Reproduce verbatim every line of the records from the beginning through the line that contains "cated to providing", inclusive.

******************************

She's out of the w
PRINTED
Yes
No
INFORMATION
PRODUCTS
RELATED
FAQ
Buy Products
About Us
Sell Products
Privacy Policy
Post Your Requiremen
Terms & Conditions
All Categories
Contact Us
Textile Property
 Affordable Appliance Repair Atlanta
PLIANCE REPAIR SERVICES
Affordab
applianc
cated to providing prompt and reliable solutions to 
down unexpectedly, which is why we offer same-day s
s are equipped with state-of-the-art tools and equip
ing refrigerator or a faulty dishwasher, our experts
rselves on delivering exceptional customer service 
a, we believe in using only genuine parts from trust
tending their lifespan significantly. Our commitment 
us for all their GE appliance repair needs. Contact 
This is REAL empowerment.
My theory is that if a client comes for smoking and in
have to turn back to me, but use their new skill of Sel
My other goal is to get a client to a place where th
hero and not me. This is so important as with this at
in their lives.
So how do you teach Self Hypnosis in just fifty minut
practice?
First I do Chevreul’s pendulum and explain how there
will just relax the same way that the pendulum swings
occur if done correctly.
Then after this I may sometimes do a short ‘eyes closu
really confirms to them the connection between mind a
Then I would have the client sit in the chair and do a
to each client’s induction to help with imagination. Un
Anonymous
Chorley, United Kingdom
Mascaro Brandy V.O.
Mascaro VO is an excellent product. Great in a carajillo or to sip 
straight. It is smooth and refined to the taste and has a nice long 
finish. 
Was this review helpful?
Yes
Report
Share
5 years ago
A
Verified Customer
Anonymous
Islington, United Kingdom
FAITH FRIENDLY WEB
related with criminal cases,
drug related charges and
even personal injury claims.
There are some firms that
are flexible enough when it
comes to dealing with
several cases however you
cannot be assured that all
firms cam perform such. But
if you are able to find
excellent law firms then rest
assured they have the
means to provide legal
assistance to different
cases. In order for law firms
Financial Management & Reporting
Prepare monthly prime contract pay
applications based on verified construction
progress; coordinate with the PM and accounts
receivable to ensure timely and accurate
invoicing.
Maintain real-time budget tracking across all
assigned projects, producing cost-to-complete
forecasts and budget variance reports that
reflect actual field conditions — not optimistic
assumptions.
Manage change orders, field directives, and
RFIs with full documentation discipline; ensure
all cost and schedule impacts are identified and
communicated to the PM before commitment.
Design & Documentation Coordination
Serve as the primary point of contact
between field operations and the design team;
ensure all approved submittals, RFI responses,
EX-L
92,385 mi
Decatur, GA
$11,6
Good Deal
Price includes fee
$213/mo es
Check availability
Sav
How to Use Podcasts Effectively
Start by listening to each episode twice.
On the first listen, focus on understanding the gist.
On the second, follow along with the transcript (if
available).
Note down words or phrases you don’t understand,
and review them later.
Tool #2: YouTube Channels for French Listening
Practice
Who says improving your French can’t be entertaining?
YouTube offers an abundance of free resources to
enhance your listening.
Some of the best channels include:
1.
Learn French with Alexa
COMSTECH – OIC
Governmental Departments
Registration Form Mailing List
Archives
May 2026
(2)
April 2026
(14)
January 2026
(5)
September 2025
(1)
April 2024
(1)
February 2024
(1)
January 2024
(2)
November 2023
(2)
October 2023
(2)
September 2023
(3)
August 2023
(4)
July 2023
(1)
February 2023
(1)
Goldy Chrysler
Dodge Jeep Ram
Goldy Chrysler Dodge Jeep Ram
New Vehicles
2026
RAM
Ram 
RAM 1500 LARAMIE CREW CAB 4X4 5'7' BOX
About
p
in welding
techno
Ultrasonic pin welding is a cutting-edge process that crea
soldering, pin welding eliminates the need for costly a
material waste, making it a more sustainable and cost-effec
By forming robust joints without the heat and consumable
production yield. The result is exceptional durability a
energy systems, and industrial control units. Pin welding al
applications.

******************************

## Response for this exercise:
She's out of the w
PRINTED
Yes
No
INFORMATION
PRODUCTS
RELATED
FAQ
Buy Products
About Us
Sell Products
Privacy Policy
Post Your Requiremen
Terms & Conditions
All Categories
Contact Us
Textile Property
 Affordable Appliance Repair Atlanta
PLIANCE REPAIR SERVICES
Affordab
applianc
cated to providing prompt and reliable solutions to 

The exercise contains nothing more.